[Dataset excerpts]
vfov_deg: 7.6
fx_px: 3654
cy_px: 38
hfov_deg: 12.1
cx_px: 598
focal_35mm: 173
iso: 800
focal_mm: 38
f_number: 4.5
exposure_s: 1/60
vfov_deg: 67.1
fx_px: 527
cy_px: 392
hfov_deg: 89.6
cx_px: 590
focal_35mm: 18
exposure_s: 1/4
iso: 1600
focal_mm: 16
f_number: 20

--

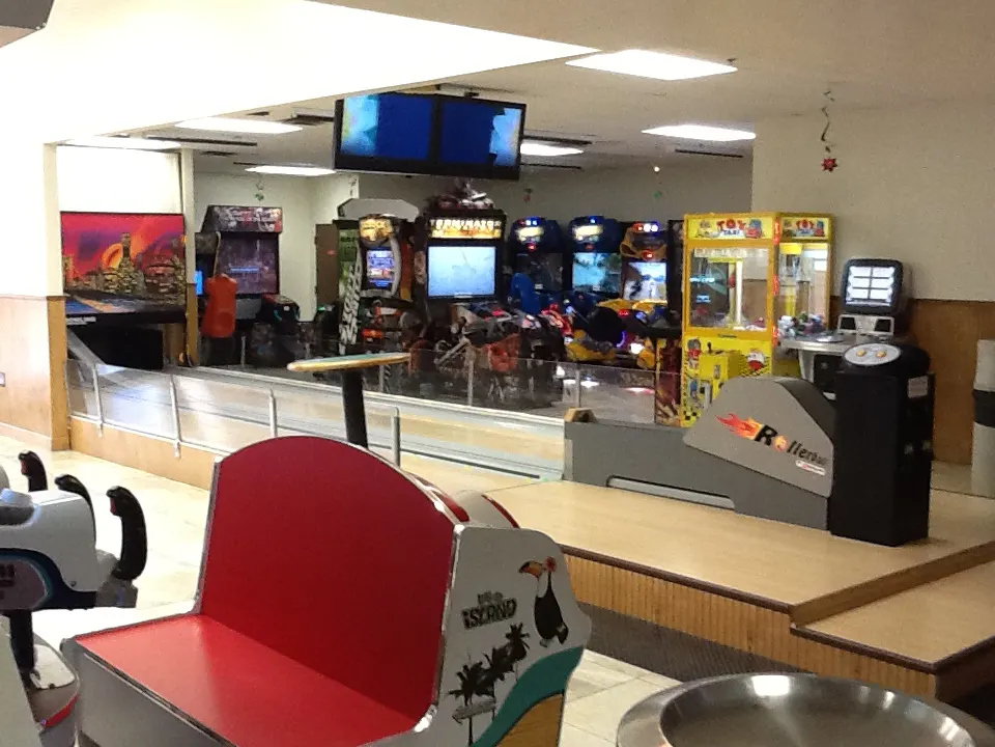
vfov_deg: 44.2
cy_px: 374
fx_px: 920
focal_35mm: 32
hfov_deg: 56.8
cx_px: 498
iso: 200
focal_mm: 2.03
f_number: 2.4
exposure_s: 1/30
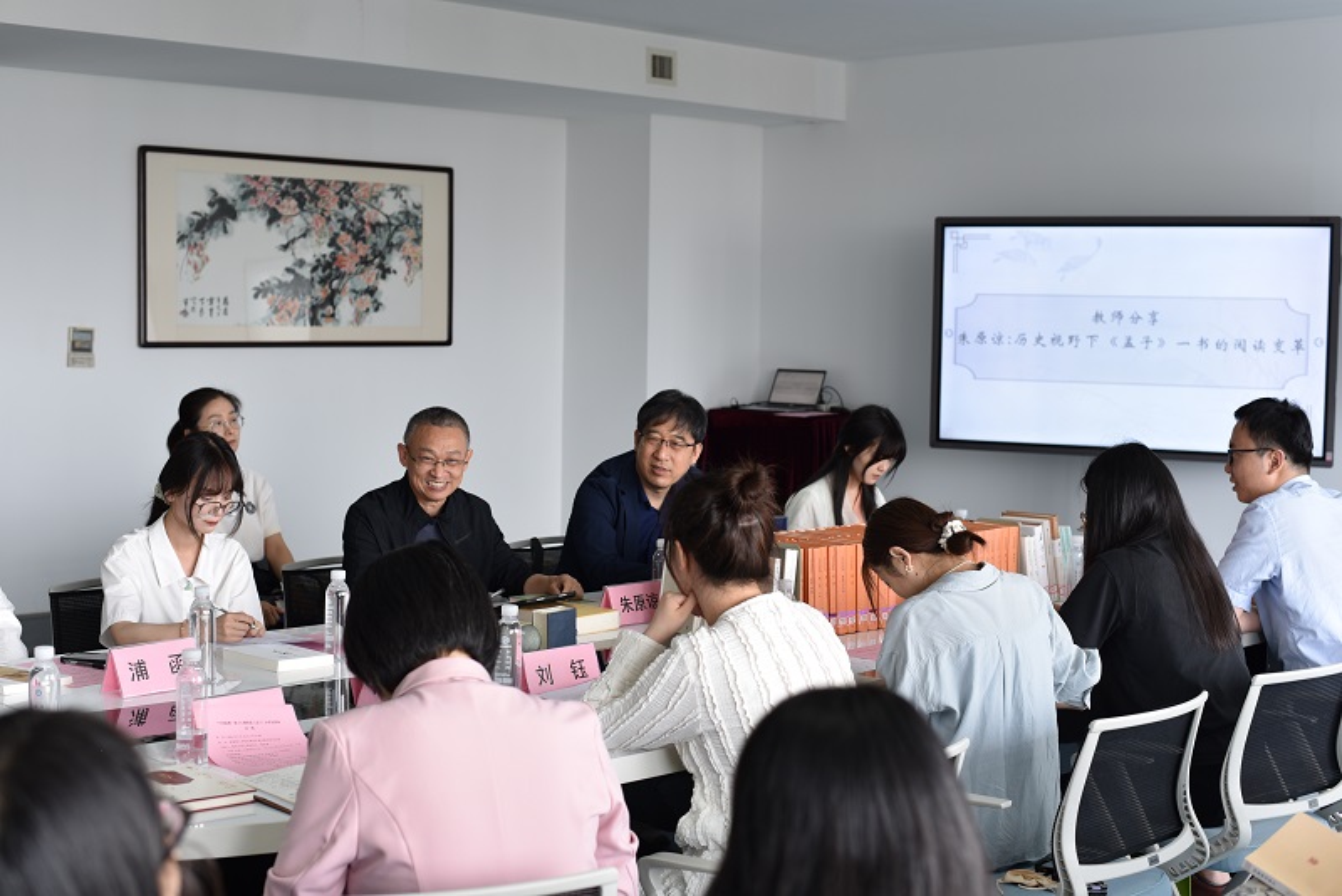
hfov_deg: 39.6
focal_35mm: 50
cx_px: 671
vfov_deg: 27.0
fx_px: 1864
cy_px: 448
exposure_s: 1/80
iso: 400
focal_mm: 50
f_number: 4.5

**Requirement**:
Beginning at the line above with "vfov_deg: 7.6" and finishing at the line with "f_number: 20", return each line exactly and return nothing else.

**Result of the exercise**:
vfov_deg: 7.6
fx_px: 3654
cy_px: 38
hfov_deg: 12.1
cx_px: 598
focal_35mm: 173
iso: 800
focal_mm: 38
f_number: 4.5
exposure_s: 1/60
vfov_deg: 67.1
fx_px: 527
cy_px: 392
hfov_deg: 89.6
cx_px: 590
focal_35mm: 18
exposure_s: 1/4
iso: 1600
focal_mm: 16
f_number: 20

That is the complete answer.